I have a table that holds about 60 million rows. The primary key is an integer column that I maintain by using a NextID table. Because no columns in the table are subject to a range search, I chose a clustered index to maximize the performance of joins to other tables and to avoid the development of disk hotspots. The clustered index also helps me avoid insert problems by distributing the data evenly among the company's RAID 10 set. I have several questions.
- If I place a clustered index on a mono-increasing column, will using a stripe set eliminate the disk hotspot problems? Or will I need to use another method to evenly distribute the data?
- How will SQL Server manage the index B-tree when the primary key's column value is always 1 greater than the last value? Will the B-tree grow unevenly and, therefore, require more maintenance and suffer reduced performance?

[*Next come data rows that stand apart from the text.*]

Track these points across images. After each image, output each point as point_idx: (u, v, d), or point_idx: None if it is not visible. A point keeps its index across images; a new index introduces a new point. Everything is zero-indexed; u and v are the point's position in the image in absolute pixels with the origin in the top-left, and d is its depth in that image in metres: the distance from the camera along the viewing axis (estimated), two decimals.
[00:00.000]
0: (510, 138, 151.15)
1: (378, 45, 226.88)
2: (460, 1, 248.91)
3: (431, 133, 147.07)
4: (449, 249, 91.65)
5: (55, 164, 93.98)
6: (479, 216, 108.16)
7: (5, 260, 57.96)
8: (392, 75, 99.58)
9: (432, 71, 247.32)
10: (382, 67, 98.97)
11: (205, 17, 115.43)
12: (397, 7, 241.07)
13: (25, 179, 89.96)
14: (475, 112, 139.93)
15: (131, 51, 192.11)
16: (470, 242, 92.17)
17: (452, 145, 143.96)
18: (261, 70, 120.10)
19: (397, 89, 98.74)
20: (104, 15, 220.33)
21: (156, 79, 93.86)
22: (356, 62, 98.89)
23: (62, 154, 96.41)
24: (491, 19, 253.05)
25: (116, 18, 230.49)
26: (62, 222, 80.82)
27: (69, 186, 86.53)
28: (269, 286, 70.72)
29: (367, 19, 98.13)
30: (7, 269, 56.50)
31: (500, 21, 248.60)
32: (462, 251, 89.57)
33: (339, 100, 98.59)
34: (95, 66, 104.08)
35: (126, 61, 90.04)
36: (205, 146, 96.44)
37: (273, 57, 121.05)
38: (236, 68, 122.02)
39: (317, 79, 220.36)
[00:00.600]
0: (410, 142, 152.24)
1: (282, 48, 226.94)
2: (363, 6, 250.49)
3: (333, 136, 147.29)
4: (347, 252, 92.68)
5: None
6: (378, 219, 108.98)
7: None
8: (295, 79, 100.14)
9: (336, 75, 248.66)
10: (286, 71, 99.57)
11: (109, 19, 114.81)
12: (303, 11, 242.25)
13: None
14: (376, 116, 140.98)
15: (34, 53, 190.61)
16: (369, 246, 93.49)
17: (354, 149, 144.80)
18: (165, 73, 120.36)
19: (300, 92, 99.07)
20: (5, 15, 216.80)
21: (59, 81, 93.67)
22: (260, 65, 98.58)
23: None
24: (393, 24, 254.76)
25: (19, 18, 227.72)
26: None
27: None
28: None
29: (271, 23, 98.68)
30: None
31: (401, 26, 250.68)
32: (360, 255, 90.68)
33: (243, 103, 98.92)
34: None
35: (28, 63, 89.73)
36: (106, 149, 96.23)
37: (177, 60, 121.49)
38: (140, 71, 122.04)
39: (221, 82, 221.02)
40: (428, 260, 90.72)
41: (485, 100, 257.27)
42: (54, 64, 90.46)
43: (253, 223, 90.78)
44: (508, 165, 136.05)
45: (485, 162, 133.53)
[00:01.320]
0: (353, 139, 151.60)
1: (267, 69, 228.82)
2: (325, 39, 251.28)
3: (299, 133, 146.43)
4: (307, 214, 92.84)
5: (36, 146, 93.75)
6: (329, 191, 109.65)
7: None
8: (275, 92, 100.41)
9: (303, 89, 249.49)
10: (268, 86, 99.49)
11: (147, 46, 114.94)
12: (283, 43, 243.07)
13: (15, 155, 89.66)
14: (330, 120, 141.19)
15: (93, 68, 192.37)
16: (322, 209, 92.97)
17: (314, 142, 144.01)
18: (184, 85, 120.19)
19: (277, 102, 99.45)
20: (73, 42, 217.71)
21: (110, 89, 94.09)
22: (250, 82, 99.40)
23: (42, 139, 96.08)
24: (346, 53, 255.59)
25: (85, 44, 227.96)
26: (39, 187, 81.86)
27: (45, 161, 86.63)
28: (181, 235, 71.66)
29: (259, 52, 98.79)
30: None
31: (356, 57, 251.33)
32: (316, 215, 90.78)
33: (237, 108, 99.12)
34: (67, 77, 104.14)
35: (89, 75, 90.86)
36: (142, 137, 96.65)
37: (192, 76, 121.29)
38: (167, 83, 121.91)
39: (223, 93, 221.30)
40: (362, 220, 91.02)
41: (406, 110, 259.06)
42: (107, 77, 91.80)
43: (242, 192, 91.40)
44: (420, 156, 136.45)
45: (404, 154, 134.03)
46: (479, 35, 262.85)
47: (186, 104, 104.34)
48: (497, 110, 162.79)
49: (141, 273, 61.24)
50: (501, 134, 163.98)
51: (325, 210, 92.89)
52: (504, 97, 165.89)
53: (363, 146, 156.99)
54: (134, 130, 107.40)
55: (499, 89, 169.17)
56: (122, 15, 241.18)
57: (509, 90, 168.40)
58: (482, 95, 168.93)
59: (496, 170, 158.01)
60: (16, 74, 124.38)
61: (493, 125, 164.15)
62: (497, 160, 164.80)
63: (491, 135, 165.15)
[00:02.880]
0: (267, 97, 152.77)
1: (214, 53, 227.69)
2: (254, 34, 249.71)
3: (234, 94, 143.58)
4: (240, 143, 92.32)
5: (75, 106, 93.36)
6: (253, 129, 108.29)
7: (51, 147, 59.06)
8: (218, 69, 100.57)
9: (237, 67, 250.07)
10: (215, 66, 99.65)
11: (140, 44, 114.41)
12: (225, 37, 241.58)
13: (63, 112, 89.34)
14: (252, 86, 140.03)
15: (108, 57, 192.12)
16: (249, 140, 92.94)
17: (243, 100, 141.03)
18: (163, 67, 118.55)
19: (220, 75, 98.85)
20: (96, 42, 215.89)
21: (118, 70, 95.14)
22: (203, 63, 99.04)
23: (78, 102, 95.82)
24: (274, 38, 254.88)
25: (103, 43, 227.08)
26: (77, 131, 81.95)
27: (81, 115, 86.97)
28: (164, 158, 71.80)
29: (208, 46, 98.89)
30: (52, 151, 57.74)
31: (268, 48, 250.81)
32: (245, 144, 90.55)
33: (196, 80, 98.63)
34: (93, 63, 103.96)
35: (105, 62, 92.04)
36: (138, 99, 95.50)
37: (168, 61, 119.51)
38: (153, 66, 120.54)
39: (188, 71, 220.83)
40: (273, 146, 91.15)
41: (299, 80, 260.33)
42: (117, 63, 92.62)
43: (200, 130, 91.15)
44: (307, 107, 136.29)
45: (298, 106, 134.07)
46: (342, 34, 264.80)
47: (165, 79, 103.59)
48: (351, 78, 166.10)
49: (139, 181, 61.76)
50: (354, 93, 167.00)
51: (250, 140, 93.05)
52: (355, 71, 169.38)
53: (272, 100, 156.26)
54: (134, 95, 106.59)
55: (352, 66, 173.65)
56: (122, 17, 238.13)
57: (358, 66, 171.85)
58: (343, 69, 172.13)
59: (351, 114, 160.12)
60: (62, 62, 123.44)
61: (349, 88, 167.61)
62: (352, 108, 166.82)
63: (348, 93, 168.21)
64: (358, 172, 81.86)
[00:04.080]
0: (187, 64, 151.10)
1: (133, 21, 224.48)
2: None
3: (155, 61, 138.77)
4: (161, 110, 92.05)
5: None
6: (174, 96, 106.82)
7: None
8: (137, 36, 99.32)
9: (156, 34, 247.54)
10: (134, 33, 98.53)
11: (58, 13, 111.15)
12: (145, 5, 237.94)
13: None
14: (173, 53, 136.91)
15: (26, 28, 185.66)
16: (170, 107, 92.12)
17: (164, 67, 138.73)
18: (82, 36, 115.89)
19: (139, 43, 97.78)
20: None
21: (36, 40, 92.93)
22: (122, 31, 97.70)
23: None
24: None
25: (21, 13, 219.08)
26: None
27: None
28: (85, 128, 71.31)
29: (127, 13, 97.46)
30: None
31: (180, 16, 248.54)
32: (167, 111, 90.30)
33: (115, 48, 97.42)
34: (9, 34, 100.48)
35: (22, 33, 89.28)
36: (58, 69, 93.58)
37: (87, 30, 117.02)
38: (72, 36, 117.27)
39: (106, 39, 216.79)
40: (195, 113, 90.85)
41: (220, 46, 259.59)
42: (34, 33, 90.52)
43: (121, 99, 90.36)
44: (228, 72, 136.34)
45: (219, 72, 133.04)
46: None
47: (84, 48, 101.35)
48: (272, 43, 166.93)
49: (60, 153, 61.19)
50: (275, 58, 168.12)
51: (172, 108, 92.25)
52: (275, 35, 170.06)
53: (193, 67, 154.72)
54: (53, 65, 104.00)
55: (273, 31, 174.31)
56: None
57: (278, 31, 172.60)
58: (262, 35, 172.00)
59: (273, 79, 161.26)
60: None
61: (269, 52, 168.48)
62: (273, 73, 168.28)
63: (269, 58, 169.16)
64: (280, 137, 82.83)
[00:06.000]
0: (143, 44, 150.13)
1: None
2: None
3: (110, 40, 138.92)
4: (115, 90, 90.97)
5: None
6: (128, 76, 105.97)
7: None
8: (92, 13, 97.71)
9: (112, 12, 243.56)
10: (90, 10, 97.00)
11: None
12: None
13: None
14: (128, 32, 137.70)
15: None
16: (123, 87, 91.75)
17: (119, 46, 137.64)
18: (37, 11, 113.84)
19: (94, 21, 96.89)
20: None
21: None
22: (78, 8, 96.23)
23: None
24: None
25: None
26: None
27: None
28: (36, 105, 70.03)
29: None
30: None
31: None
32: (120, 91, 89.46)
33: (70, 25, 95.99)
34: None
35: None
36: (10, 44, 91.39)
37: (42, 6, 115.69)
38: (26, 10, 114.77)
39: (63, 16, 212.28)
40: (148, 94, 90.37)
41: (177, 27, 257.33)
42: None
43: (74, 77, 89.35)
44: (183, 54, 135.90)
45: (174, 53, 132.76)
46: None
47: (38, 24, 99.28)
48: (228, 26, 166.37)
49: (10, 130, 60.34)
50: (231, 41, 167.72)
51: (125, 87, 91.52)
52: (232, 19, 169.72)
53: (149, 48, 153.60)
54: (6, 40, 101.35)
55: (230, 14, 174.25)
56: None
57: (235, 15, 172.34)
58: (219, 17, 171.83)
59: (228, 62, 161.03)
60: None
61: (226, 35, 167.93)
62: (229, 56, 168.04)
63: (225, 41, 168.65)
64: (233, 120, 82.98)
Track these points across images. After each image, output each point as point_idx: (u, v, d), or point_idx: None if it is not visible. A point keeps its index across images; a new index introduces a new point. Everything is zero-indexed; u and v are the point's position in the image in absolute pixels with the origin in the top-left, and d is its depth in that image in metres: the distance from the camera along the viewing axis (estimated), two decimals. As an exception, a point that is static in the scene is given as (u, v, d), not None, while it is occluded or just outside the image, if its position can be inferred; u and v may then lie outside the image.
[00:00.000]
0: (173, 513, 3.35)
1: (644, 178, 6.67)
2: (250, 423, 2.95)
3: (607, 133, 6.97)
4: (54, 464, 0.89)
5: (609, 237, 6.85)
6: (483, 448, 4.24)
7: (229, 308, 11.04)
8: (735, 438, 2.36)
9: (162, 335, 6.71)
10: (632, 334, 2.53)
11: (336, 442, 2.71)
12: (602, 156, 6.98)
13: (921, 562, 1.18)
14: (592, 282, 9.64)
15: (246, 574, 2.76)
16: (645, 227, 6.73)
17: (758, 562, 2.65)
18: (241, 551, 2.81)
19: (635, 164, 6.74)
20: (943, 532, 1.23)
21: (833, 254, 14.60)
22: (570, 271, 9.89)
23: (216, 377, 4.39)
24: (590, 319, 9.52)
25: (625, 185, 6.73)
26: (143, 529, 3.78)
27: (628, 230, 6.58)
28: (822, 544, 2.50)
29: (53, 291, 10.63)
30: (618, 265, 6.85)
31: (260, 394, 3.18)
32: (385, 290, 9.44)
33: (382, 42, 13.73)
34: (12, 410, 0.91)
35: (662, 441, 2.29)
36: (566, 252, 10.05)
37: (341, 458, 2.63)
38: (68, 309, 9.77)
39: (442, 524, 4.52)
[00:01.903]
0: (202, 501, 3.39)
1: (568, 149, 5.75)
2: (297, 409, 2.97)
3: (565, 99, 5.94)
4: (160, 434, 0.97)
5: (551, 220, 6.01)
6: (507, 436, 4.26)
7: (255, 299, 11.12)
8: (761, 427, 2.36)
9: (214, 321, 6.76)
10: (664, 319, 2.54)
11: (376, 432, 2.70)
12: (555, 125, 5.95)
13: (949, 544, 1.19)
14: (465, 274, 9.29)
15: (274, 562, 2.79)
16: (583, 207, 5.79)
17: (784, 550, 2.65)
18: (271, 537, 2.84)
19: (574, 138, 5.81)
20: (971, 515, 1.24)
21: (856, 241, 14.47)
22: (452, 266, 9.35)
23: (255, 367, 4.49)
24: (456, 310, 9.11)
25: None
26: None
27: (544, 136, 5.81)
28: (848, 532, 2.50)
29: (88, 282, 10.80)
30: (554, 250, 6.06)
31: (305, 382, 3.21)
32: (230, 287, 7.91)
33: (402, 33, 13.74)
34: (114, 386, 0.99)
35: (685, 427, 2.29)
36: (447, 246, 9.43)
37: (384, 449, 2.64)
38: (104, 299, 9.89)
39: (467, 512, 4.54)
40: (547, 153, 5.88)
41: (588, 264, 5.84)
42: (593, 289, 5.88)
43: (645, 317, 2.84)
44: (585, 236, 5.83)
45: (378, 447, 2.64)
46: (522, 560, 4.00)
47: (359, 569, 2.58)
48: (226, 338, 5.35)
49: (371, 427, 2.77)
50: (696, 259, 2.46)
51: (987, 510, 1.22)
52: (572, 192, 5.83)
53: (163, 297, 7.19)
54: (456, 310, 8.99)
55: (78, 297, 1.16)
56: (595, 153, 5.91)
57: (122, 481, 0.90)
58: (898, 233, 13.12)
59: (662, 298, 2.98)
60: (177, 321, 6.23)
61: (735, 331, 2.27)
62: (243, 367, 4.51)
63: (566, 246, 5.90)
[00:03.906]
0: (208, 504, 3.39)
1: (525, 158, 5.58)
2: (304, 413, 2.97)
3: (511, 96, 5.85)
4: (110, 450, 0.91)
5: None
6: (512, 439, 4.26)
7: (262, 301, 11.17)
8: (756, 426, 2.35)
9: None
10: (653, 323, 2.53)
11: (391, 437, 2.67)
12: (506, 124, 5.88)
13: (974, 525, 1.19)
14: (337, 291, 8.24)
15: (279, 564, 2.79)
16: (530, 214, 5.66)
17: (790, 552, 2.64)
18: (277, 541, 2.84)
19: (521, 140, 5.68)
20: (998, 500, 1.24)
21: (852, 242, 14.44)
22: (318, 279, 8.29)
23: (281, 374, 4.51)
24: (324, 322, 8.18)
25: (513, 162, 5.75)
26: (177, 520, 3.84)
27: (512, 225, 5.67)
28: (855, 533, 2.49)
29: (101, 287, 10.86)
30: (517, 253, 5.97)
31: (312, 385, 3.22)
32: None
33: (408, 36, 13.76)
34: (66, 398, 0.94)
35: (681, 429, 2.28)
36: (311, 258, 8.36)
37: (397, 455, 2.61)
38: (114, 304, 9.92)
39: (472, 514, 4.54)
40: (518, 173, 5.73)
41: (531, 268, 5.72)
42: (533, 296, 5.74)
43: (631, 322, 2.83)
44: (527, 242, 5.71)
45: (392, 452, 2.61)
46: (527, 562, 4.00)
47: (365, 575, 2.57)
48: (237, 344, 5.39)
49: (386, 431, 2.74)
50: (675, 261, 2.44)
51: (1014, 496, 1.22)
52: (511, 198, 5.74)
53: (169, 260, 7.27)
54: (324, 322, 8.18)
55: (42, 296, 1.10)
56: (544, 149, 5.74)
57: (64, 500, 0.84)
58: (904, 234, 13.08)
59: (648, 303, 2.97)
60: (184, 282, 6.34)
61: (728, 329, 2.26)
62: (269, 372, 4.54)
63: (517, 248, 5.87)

- If I create a nonclustered index instead of a clustered index on the primary key and let SQL Server manage the space allocation, what effect will the nonclustered index have on data distribution and join performance?
- I've heard that reversing the bit representation of the NextID value creates a more even distribution of key values for a clustered index but still gives you the benefit of using a simple NextID methodology to manage the disk-space allocation. For example, 1 (0000 0001) would become 128 (1000 0000), which SQL Server would insert as the key. The next value would be 64—because 2 (0000 0010) would transform to 64 (0100 0000), and so on. Or does reversing the bit representation constitute unnecessary overengineering?
Let's look at your questions in order.
- Even if you use a stripe set, disk hotspots will develop. (Disk hotspots are points of very busy activity that tend to cause system throughput to diminish.) You'll still have contention for the "last" set of pages because striping typically occurs in 64KB chunks. ("Last" means the set changes over time but will always be the most recently referenced set.)
- In your scenario, the B-tree will always remain balanced. However, inserts in a clustered index that are based on an increasing key always go to the "end" of the pages. ("End" refers to the logical end, not necessarily the physical end.)
- A nonclustered index on the increasing-value key will have the same effect on the data distribution and join performance as a clustered index.
- As for reversing the bit representation of the key column value, I believe you'll have greater success simply by creating a clustered index on another column that's reasonably unique, then using a nonclustered index for your primary key.
Of course, you should always test which indexes and primary keys work best for your specific application.